«Il avait envie de voir le feu.» L'homme qui vient d'être arrêté pour avoir allumé, en 2005, plusieurs feux dans les quartiers de Carouge et des Acacias a agi «sous l'effet de pulsions incendiaires», selon la police genevoise. Son dernier délit date du 26 juillet: vers minuit, sous l'emprise de l'alcool et de stupéfiants, il a utilisé son briquet pour incendier un scooter, stationné à la place de l'Octroi, à Carouge.

Des aveux soudains

Le pyromane, âgé de 29 ans et multirécidiviste, a été repéré par un gendarme sur le lieu du délit. «Son forfait accompli, il est rentré chez lui. Mais comme il n'arrivait pas à voir les flammes, il est retourné à la place de l'Octroi», explique Eric Grandjean, porte-parole de la police genevoise. Interrogé par la police judiciaire sur le motif de sa présence, il a d'abord expliqué qu'il habitait dans le quartier et qu'il était tombé par hasard sur l'incendie. «Puis, il a soudain reconnu être l'auteur de l'incendie», selon la police.

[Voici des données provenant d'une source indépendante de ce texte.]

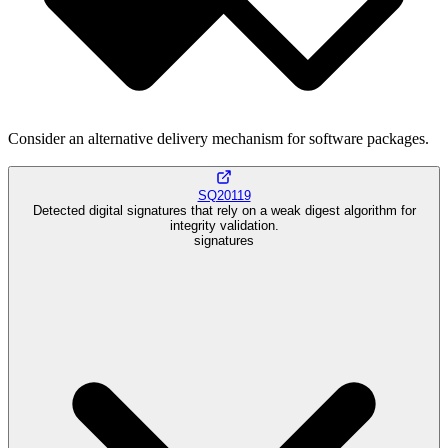
Consider an alternative delivery mechanism for software packages.
SQ20119
Detected digital signatures that rely on a weak digest algorithm for
integrity validation.
signatures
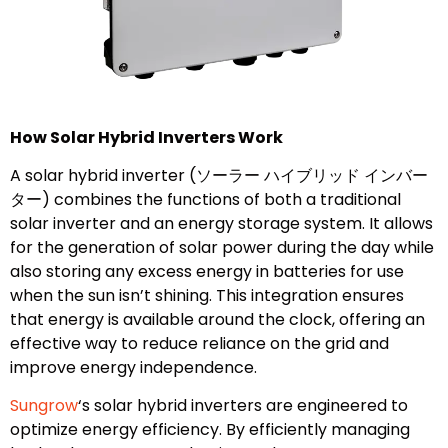
How Solar Hybrid Inverters Work
A solar hybrid inverter (ソーラー ハイブリッド インバー
ター) combines the functions of both a traditional
solar inverter and an energy storage system. It allows
for the generation of solar power during the day while
also storing any excess energy in batteries for use
when the sun isn’t shining. This integration ensures
that energy is available around the clock, offering an
effective way to reduce reliance on the grid and
improve energy independence.
Sungrow
‘s solar hybrid inverters are engineered to
optimize energy efficiency. By efficiently managing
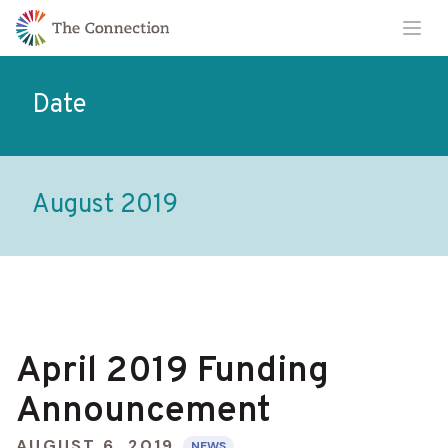
Skip
Skip
Ope
to
to
Content
navigation
Date
August 2019
April 2019 Funding
Announcement
AUGUST 6, 2019
NEWS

Dans la foulée, l'homme a tout avoué. Car depuis janvier 2005, date de sa sortie de prison où il avait purgé une peine de trois ans pour des incendies intentionnels commis en 2002, il a semé la panique dans les quartiers de Carouge et des Acacias. Il a reconnu être l'auteur de deux incendies en février, rue du Pont-Neuf et rue des Pervenches, de deux autres en mars, à la rue du Grand-Bureau et à la place d'Armes. En avril et

en mai, il a mis le feu à une voiture rue Caroline et a incendié des cartons sur la plaine de Plainpalais.

Son arrestation a permis à la police de clore les enquêtes liées à des incendies volontaires dans les quartiers de Carouge et des Acacias. «L'intéressé regrette ses gestes et reconnaît avoir besoin d'un suivi médical», selon Eric Grandjean. Les dégâts qu'il aurait causés sont estimés à plusieurs centaines de milliers de francs.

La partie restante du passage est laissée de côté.